Dzięki przerwie na reprezentacje zawodnicy mieli czas, żeby nie tylko ciężej popracować, ale też, żeby dojść do siebie po niedawnych kontuzjach. Do treningów wrócili Mariusz Pawelec i Daniel Szczepan, a powrót Samca-Talara jest kwestią czasu. Tak samo wygląda sytuacja z Kamilem Dankowskim, lecz on potrzebuje nieco więcej czasu. Danek trenuje indywidualnie, ale w pełni gotowy będzie za około dwa-trzy tygodnie. Urazu natomiast nabawił się Jakub Słowik. Podstawowy bramkarz WKS-u poważnie naruszył strukturę mięśnia czworogłowego i nie zagra przeciwko Cracovii. Jest to idealna okazja dla Jakuba Wrąbla, by zagrać w ligowych rozgrywkach po raz pierwszy od 19 maja 2018 roku, kiedy to w ostatniej kolejce sezonu 2017/2018 zagrał z Arką.

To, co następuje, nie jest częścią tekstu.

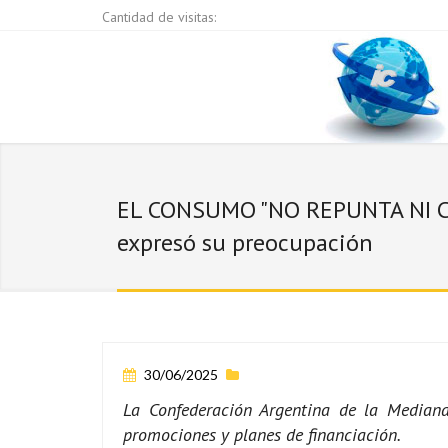
Cantidad de visitas:
EL CONSUMO "NO REPUNTA NI C
expresó su preocupación
30/06/2025
La Confederación Argentina de la Median
promociones y planes de financiación.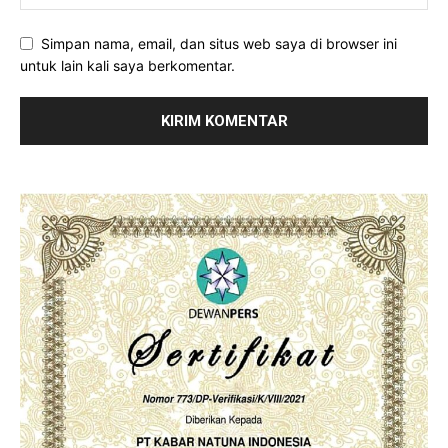
Simpan nama, email, dan situs web saya di browser ini
untuk lain kali saya berkomentar.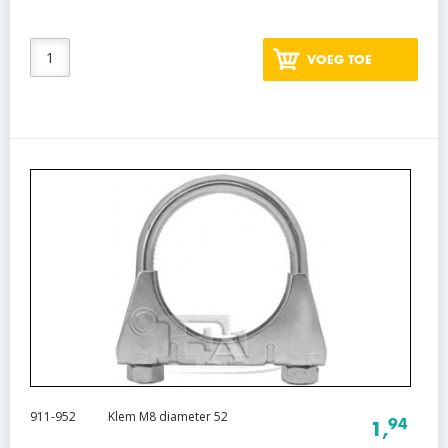
VOEG TOE
911-952
Klem M8 diameter 52
94
1,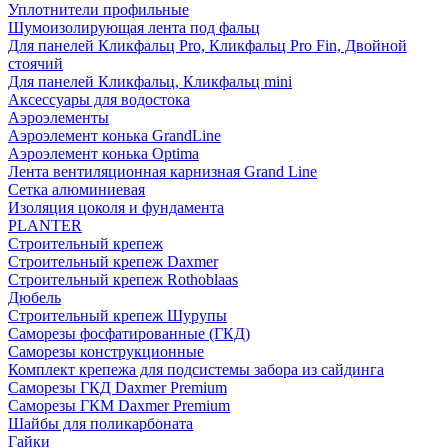
Уплотнители профильные
Шумоизолирующая лента под фальц
Для панелей Кликфальц Pro, Кликфальц Pro Fin, Двойной
стоячий
Для панелей Кликфальц, Кликфальц mini
Аксессуары для водостока
Аэроэлементы
Аэроэлемент конька GrandLine
Аэроэлемент конька Optima
Лента вентиляционная карнизная Grand Line
Сетка алюминиевая
Изоляция цоколя и фундамента
PLANTER
Строительный крепеж
Строительный крепеж Daxmer
Строительный крепеж Rothoblaas
Дюбель
Строительный крепеж Шурупы
Саморeзы фосфатированные (ГКД)
Саморезы конструкционные
Комплект крепежа для подсистемы забора из сайдинга
Саморезы ГКД Daxmer Premium
Саморезы ГКМ Daxmer Premium
Шайбы для поликарбоната
Гайки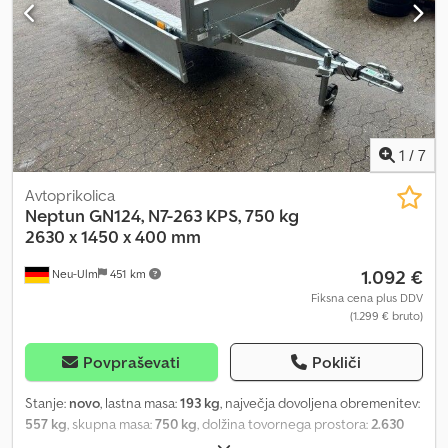
1
/
7
Avtoprikolica
Neptun
GN124, N7-263 KPS, 750 kg
2630 x 1450 x 400 mm
1.092 €
Neu-Ulm
451 km
Fiksna cena plus DDV
(1.299 € bruto)
Povpraševati
Pokliči
Stanje:
novo
, lastna masa:
193 kg
, največja dovoljena obremenitev:
557 kg
, skupna masa:
750 kg
, dolžina tovornega prostora:
2.630
mm
, širina tovornega prostora:
1.450 mm
, višina nakladalnega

Trener Pawłowski nie chce zaprzątać sobie głowy matematyką. - Nie liczę, ile punktów potrzeba do górnej ósemki, ile chcemy zdobyć w tym roku. Chciałbym wygrać wszystkie mecze do końca roku, ale teraz liczy się dla mnie spotkanie w Krakowie, z którego chcę przywieźć do Wrocławia trzy oczka. – komentuje całą sytuację. W podobnej sytuacji znajduje się Cracovia, która przeżywa swój kryzys. Mimo hucznych zapowiedzi sukcesów przez trenera Probierza Pasy znajdują się w tabeli pozycję niżej od Śląska ze stratą dwóch punktów.
Mimo dużych podobieństw w formie obu drużyn, jeśli mielibyśmy wskazać faworyta, byłby to Śląsk. Wrocławianie najwięcej punktów zdobyli na wyjazdach, a ostatnie pięć meczów WKS-u z Cracovią to 3 zwycięstwa, jeden remis i tylko jedna porażka na korzyść podopiecznych trenera Pawłowskiego. Pozostaje tylko mieć nadzieję, że przerwa nie poszła na marne i Śląsk dobrze wykorzystał ten czas, aby szczyt formy przyszedł właśnie teraz.